The resulting BCR-ABL1 fusion protein exhibits constitutive tyrosine kinase activity and activates multiple downstream signaling pathways, including RAS/MAPK, PI3K/AKT, and Src family kinases, which promote uncontrolled cell proliferation and survival. This can also lead to a clonal myeloproliferative disorder.

The BCR-ABL protein can be inhibited by various small molecules. One such inhibitor is imatinib mesylate, which occupies the tyrosine kinase domain and inhibits BCR-ABL's influence on the cell cycle.
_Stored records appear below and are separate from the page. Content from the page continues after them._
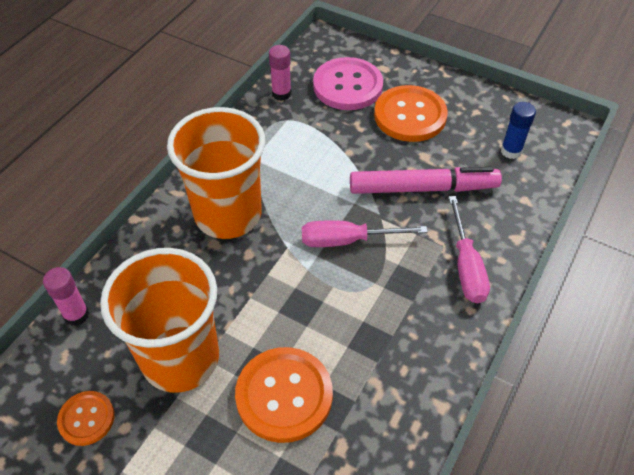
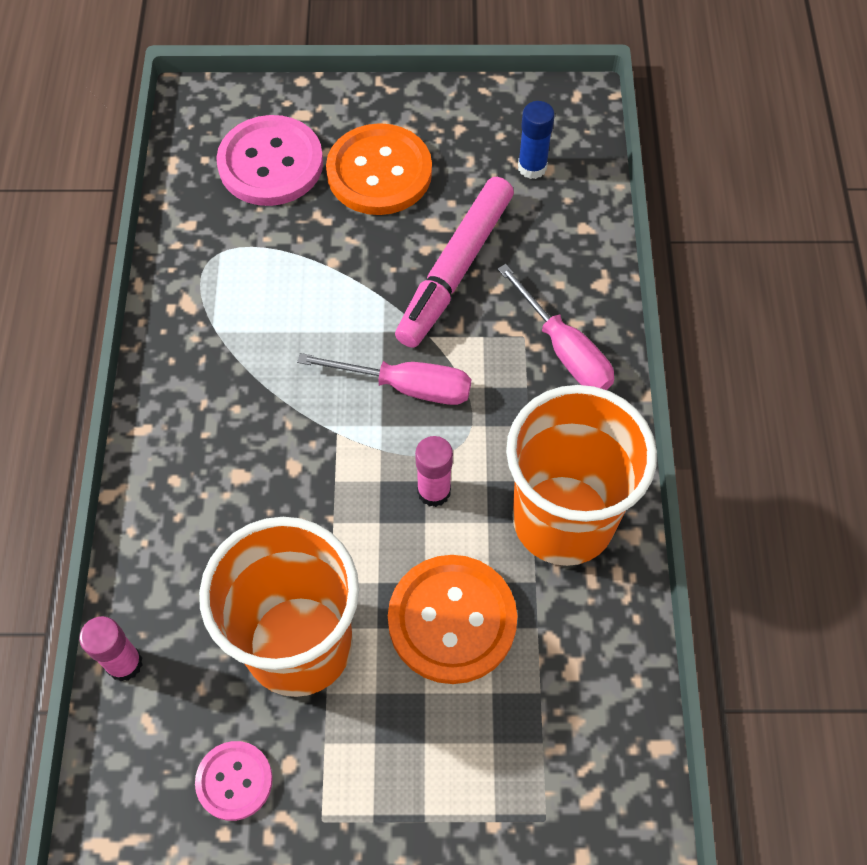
camera: 30 degrees left, 10 degrees up
orange button [57,391,115,446] -> pink button [195,741,273,821]
orange cup [167,107,265,239] -> orange cup moved to [506,385,657,566]
pink glue stick [269,45,291,101] -> pink glue stick moved to [415,436,453,507]
pink screwdriver [302,220,428,247] -> pink screwdriver turned 135 degrees counterclockwise [297,353,471,405]
pink marker [350,167,502,194] -> pink marker turned 150 degrees clockwise [395,177,514,348]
Second generation BCR-ABL tyrosine-kinase inhibitors are also under development to inhibit BCR-ABL mutants resistant to imatinib.

== Interactions ==

ABL gene has been shown to interact with:

- ABI1,
- ABI2,
- ABL2,
- ATM,
- BCAR1,
- BCR,
- BRCA1,
- CAT,
- CBL,
- CRKL,
- DOK1,
- EPHB2,
- GPX1,
- GRB10,
- MTOR,
- GRB2,
- MDM2,
- NCK1,
- NEDD9,
- NTRK1,
- P73,
- PAG1,
- PAK2,
- PSTPIP1,
- RAD9A,
- RAD51,
- RB1,
- RFX1,
- RYBP,
- SHC1,
- SORBS2,
- SPTA1,
- SPTAN1,
- TERF1,
- VAV1, and
- YTHDC1.

== Regulation ==

There is some evidence that the expression of Abl is regulated by the microRNA miR-203.